Lauren Geoghegan and Jay Austin were young D.C. professionals in the summer of 2017 when they set off for a bike ride around the world. A year later, they were biking on the Pamir Highway in Tajikistan, which runs through the "roof of the world" mountain system of Central Asia. This provides the otherworldly backdrop to the deaths of multiple cyclists not from the brutal elements but from a group of ISIS-backed radicals in a car, seeking the attention that would come from killing a young American couple. In Evil on the Roof of the World, author and cyclist Hazelgrove takes readers on Geoghegan and Austin's arduous journey, including the injuries, repairs, and nights searching for a place to sleep. He looks at why each would give up a well-paying job for an ascetic life on the road. Through interviews with friends and the cyclists' own trip writings, Hazelgrove presents a generous picture of a couple in search of something bigger than the everyday, who became victims of an ideological war. Fans of Jon Krakauer's classic Into the Wild (1996) will appreciate this story of searching humanity.

From Booklist, Copyright (c) American Library Association. Used with permission.

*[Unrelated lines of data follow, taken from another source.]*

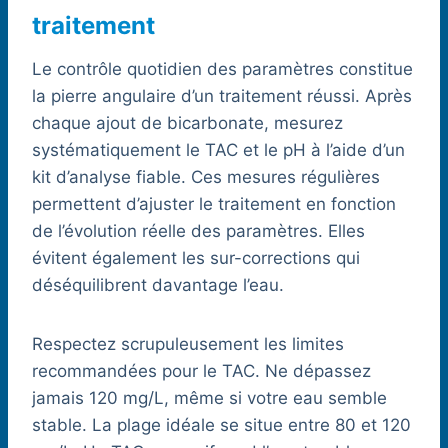
traitement
Le contrôle quotidien des paramètres constitue
la pierre angulaire d’un traitement réussi. Après
chaque ajout de bicarbonate, mesurez
systématiquement le TAC et le pH à l’aide d’un
kit d’analyse fiable. Ces mesures régulières
permettent d’ajuster le traitement en fonction
de l’évolution réelle des paramètres. Elles
évitent également les sur-corrections qui
déséquilibrent davantage l’eau.
Respectez scrupuleusement les limites
recommandées pour le TAC. Ne dépassez
jamais 120 mg/L, même si votre eau semble
stable. La plage idéale se situe entre 80 et 120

Review by Publisher's Weekly Review

Novelist and historian Hazelgrove (Hemingway's Attic) recounts the fate of American cyclists Lauren Geoghegan and Jay Austin, who were slain by terrorists in Tajikistan in 2018, in this chilling true crime tale. Drawing from the couple's blog and interviews with their friends and family, Hazelgrove portrays Jay as a charismatic idealist who convinced Lauren to give up her job to follow him on a four-year bike trip around the globe, beginning in South Africa and ending in South America. In Africa, they faced charging elephants, flies, and malaria; in Europe, they dealt with suspicious officials and a few gnarly crashes. Still, they pushed forward for two years, winding up in Central Asia's Pamir Mountains (nicknamed the "Roof of the World"). In Tajikistan, a group of young men radicalized by ISIS stalked and ambushed the couple after encountering them on a highway; four were then killed by local police, while the ringleader died in an American prison. Hazelgrove's prose is utilitarian ("Jay and Lauren ride on into Botswana, which proves to be flat, arid, wild, and hot"), letting the facts of the case carry the narrative forward. For the most part, the approach pays off, lending the account an unsettling air. Readers will be aghast. Photos. (Nov.)